Jennifer King-Reese has been a part of the Syracuse City School District for decades and coming up through the district both as a student and employee has given her an outlook that appears to be guiding her in her current position.
She is a graduate of Nottingham High School and had been principal at Porter Elementary, Montessori at LeMoyne and Corcoran High School. She earned her undergraduate degree from LeMoyne, her master’s at SUNY Oswego and her certificate of advanced study from Syracuse University.
“I’ve experienced the district from multiple perspectives — as a student, educator, building leader and now senior district leader. SCSD helped shape who I am personally and professionally,” she said.
As executive chief of administration and strategic planning, King-Reese described her job responsibilities as leading and coordinating districtwide systems to ensure the school district operates strategically, efficiently and in alignment with student achievement goals. Moreover, she is in charge of implementing and monitoring the school district’s strategic plan and priorities; ensuring that there is alignment across the district as it relates to departments, schools, procedures and operations; and using data, reporting and performance monitoring to drive decision-making and accountability.

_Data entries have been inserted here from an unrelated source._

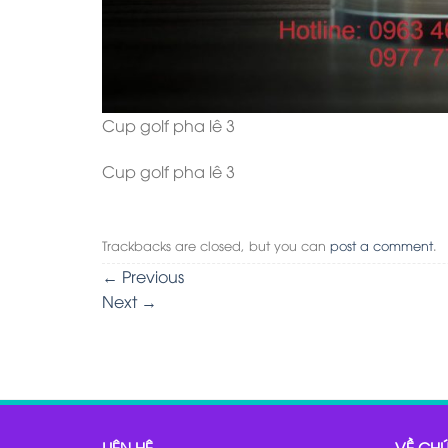
Cup golf pha lê 3
Cup golf pha lê 3
Trackbacks are closed, but you can
post a comment
.
←
Previous
Next
→
LIÊN HỆ
VỀ CHÚ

When one considers that the Syracuse City School is the largest one in Onondaga County, with approximately 19,500 students, more than 4,500 employees and 31 schools and four alternative education programs, King-Reese work has a tremendous impact.

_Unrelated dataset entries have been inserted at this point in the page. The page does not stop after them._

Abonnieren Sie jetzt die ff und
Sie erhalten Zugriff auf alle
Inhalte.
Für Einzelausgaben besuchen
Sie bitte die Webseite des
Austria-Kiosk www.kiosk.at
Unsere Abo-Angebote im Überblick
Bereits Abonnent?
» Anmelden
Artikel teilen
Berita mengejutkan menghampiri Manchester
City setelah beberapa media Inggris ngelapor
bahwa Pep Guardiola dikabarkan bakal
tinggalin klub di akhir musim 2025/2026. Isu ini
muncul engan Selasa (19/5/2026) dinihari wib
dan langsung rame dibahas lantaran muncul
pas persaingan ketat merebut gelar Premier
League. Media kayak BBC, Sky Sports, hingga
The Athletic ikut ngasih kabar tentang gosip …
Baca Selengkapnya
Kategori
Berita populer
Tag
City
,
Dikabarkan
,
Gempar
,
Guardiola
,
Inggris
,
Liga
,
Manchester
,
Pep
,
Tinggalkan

“I don’t take this leadership role lightly and it gives me a strong sense of responsibility to help move the work forward and create opportunities for students,” she said.
But with that, also comes with challenges.
She explained that one of the greatest challenges has been ensuring there is coherence across the district — departments, schools, initiatives and operational systems — and in a large urban environment, with competing priorities, fragmentation can result.
While she said she’s only been in the role for a short period of time, she cited a few accomplishments aimed at fostering greater communication among the district’s schools and employees.
She has been involved in launching the senior leadership “staff crew,” to focus, she said, “on relationship-building, communication and collective leadership capacity to strengthen team effectiveness,” and cutting down on “operational silos” as a means for building stronger cross-departmental collaboration and alignment across the district.
Her work also fuels her goals for the future.
“I would like to continue growing as a leader and continue work that improves how schools and organizations operate,” she said.
As the school district has impacted her life’s experiences, she knows the potential that her work can have on future generations.
“I saw early on how much schools can shape opportunity, stability and long-term outcomes for children and families. I truly believe schools can be transformational spaces, particularly for students in urban communities,” she explained.